La loi sur la sécurité nationale et la criminalisation de la dissidence
Cependant, depuis l’imposition par la Chine d’une loi sur la sécurité nationale à Hong Kong en 2020, toutes les formes de dissidence ont été criminalisées dans la ville. Les manifestations pro-démocratie et antigouvernementales qui ont secoué la ville en 2019 ont été étouffées. Les autorités ont porté une attention particulière aux commémorations du massacre de Tiananmen, allant jusqu’à perquisitionner un musée qui lui était dédié, retirer des livres sur la répression des bibliothèques et emprisonner des organisateurs de veillées.
La répression culturelle et les petits gestes de commémoration
Même les gestes les plus modestes de commémoration ont été pris pour cible par les autorités. Debby Chan, une ancienne responsable de district pro-démocratie, a été visitée plusieurs fois par la police et les représentants de différents ministères en raison de quelques photos de bougies électriques qu’elle avait publiées sur les réseaux sociaux. Malgré ces intimidations, elle reste déterminée à se souvenir et à témoigner de ce triste événement.
L’exil et la lutte pour préserver la mémoire
Lit Ming Wai, dramaturge, estime que Hong Kong a la responsabilité de préserver et de transmettre le souvenir de la répression de Tiananmen, d’autant plus que l’histoire a été déformée et effacée dans d’autres régions de la Chine. Elle a cofondé un groupe de théâtre communautaire qui cherchait à rendre l’histoire du 4 juin plus accessible aux jeunes de Hong Kong. Malheureusement, en raison de la loi sur la sécurité nationale, leur pièce la plus populaire ne peut plus être jouée à Hong Kong sans risquer des poursuites. Les militants hongkongais sont contraints de chercher des moyens de préserver la mémoire à l’étranger.

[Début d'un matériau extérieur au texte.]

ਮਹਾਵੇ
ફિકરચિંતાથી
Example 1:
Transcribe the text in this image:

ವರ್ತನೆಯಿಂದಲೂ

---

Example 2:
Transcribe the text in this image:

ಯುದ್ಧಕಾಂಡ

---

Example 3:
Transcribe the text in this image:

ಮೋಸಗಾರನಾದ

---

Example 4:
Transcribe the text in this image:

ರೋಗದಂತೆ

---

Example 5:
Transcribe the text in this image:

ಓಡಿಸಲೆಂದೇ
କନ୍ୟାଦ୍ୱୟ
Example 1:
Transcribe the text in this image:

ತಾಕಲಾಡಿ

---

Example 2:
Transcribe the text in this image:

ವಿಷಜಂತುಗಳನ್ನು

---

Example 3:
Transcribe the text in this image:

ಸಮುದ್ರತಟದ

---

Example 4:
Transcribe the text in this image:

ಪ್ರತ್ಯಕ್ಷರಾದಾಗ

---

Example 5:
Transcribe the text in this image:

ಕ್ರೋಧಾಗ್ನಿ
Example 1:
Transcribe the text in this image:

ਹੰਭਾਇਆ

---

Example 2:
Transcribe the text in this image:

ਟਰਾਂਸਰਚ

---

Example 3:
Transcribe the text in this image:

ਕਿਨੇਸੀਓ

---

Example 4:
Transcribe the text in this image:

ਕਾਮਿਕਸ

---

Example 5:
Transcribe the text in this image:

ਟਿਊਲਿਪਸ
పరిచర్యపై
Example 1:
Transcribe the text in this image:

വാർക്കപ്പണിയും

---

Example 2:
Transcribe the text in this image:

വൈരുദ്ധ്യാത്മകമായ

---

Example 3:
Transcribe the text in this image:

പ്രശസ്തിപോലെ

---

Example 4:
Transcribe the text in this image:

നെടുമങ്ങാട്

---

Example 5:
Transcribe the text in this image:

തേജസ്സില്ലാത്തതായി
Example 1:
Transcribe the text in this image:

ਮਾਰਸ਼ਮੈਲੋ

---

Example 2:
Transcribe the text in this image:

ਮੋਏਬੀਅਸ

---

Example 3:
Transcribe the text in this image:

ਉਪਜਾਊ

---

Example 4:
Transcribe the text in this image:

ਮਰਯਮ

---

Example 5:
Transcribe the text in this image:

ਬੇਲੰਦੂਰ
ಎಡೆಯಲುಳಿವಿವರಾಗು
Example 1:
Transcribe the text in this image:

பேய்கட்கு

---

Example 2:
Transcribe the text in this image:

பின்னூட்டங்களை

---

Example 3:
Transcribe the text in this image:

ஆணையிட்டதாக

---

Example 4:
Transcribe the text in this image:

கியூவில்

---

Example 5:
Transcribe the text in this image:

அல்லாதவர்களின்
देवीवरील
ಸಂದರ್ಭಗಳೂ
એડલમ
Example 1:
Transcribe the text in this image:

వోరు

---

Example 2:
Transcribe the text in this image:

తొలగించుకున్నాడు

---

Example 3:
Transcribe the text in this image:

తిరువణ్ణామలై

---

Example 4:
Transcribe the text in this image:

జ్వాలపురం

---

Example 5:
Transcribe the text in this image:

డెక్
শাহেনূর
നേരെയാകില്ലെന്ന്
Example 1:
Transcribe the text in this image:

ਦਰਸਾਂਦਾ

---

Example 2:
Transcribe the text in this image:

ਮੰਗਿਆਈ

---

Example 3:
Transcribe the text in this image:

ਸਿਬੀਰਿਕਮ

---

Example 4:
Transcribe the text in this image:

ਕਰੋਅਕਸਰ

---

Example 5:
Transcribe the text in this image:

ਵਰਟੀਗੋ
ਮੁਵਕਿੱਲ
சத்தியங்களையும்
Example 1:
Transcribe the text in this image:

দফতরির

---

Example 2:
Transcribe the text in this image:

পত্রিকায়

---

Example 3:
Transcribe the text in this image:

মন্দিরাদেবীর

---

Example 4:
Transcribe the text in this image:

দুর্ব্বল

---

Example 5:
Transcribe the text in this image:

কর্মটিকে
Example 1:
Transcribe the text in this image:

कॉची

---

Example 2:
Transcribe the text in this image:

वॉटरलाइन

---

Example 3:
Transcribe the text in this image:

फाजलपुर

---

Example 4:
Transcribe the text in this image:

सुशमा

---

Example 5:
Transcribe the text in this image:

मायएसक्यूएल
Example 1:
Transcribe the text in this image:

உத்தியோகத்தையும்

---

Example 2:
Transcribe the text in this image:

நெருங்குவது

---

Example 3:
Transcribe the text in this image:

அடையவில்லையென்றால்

La présence des dissidents à l’étranger
Les dissidents hongkongais qui ont dû quitter la ville en raison de la répression continuent de lutter pour maintenir vivante la mémoire de la répression de Tiananmen. Leur présence à l’étranger contribue à sensibiliser le monde à cet événement tragique et à soutenir la cause démocratique à Hong Kong. Paradoxalement, leur exil renforce les commémorations du 4 juin dans de nombreuses villes à travers le monde, attirant un public de plus en plus nombreux et permettant de maintenir le souvenir du massacre de Tiananmen vivant.

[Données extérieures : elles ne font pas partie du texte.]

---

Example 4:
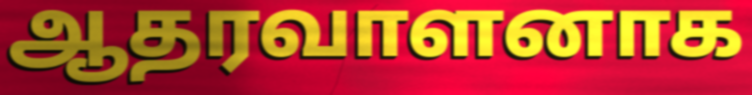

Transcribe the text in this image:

ஆதரவாளனாக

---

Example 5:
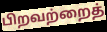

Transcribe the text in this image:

பிறவற்றைத்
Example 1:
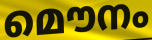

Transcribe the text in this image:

മൌനം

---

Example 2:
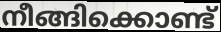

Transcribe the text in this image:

നീങ്ങിക്കൊണ്ട്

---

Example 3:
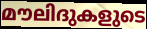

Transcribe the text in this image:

മൗലിദുകളുടെ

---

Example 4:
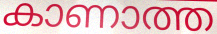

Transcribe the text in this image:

കാണാത്ത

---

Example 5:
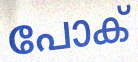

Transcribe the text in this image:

പോക്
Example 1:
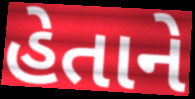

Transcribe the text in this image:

હેતાને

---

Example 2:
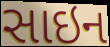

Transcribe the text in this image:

સાઇન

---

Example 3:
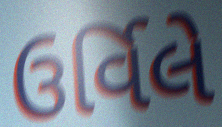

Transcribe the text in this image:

ઉર્વિલે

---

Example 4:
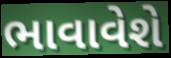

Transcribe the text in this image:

ભાવાવેશે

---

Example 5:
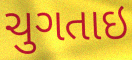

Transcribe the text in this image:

ચુગતાઇ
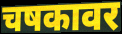
चषकावर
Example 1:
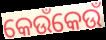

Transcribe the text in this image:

କେଉଁକେଉଁ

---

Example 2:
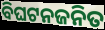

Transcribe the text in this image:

ବିଘଟନଜନିତ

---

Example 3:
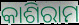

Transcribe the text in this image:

କାଶିରାମ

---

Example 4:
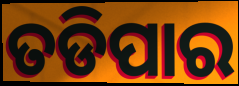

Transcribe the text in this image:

ତଡିପାର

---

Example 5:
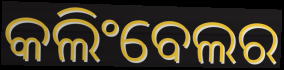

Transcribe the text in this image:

କଲିଂବେଲର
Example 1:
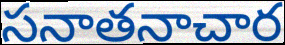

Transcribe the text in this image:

సనాతనాచార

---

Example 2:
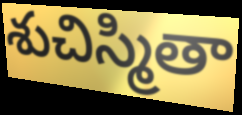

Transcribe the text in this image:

శుచిస్మితా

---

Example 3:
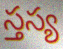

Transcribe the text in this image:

స్తస్య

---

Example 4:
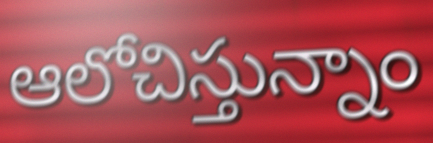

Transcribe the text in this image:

ఆలోచిస్తున్నాం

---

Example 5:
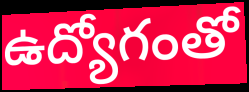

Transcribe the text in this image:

ఉద్యోగంతో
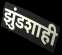
झुंडशाही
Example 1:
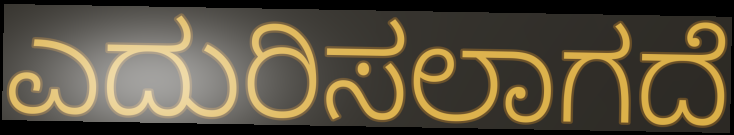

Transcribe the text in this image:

ಎದುರಿಸಲಾಗದೆ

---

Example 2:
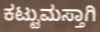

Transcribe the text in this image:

ಕಟ್ಟುಮಸ್ತಾಗಿ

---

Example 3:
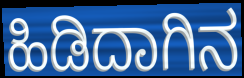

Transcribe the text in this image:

ಹಿಡಿದಾಗಿನ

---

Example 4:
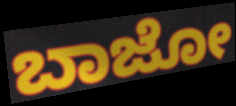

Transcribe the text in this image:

ಬಾಜೋ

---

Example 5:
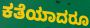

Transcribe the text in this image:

ಕತೆಯಾದರೂ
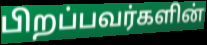
பிறப்பவர்களின்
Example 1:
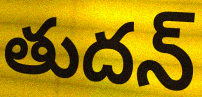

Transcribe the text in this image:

తుదన్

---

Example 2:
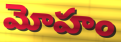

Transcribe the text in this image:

మోహం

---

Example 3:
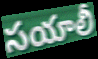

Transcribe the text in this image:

సయాలీ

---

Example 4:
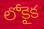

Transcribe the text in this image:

లోకైక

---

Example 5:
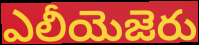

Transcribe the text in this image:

ఎలీయెజెరు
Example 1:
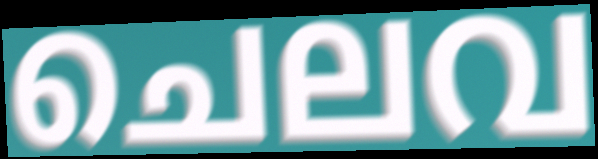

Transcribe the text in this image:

ചെലവ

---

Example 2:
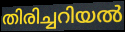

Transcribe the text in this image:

തിരിച്ചറിയൽ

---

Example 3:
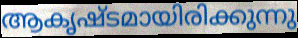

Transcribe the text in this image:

ആകൃഷ്ടമായിരിക്കുന്നു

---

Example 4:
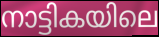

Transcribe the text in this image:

നാട്ടികയിലെ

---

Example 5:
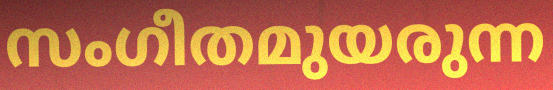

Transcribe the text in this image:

സംഗീതമുയരുന്ന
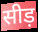
सीड़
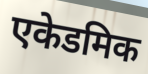
एकेडमिक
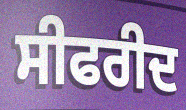
ਸੀਫਰੀਦ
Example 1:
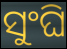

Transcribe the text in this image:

ସୁଂଘି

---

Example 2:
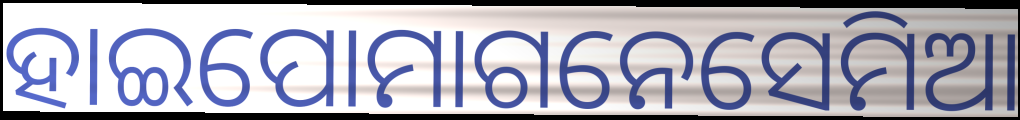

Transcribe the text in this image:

ହାଇପୋମାଗନେସେମିଆ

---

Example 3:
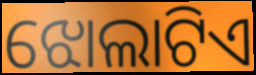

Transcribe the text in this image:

ଝୋଲାଟିଏ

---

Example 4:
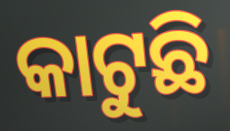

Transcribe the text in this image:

କାଟୁଛି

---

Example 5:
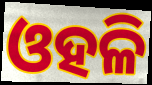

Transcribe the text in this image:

ଓହଳି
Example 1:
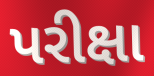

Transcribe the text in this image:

પરીક્ષા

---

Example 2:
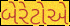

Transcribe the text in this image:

બેરેટોએ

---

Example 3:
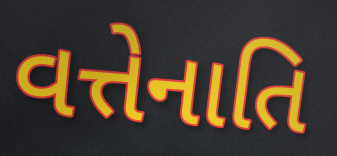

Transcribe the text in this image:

વત્તેનાતિ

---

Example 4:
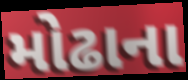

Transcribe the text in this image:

મોઢાના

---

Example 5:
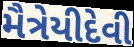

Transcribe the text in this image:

મૈત્રેયીદેવી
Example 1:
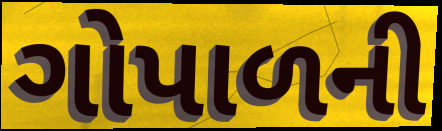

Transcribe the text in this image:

ગોપાળની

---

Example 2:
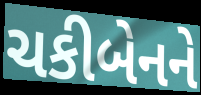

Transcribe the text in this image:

ચકીબેનને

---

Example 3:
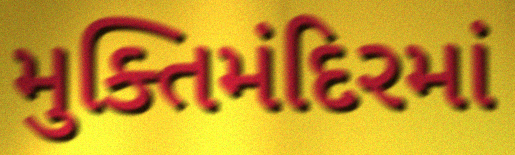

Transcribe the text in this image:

મુક્તિમંદિરમાં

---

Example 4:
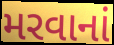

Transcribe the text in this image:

મરવાનાં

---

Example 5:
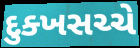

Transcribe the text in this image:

દુક્ખસચ્ચે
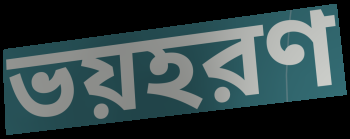
ভয়হরণ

L’avenir incertain de la commémoration
L’arrestation des organisateurs de la veillée et la répression croissante suscitent des inquiétudes quant à la possibilité pour Hong Kong de permettre un jour à ses habitants de pleurer pacifiquement les victimes du massacre de Tiananmen. Les déclarations évasives des responsables gouvernementaux de Hong Kong ne font que renforcer cette incertitude. La situation actuelle laisse peu d’espoir quant à la préservation de la mémoire et à la liberté de commémorer cet événement tragique.
En conclusion, Hong Kong est confrontée à une répression croissante qui
étouffe la commémoration du massacre de Tiananmen. Les restrictions imposées par les autorités chinoises ont réduit au silence les voix qui se souviennent et réclament justice pour les victimes. Cependant, malgré ces obstacles, certains militants hongkongais continuent de lutter pour préserver la mémoire de la répression et maintenir vivante la cause démocratique. Leur présence à l’étranger contribue à sensibiliser le monde et à renforcer les commémorations dans de nombreuses villes à travers le monde. L’avenir de la commémoration à Hong Kong reste incertain, mais l’espoir persiste que la mémoire du massacre de Tiananmen ne sera pas complètement effacée.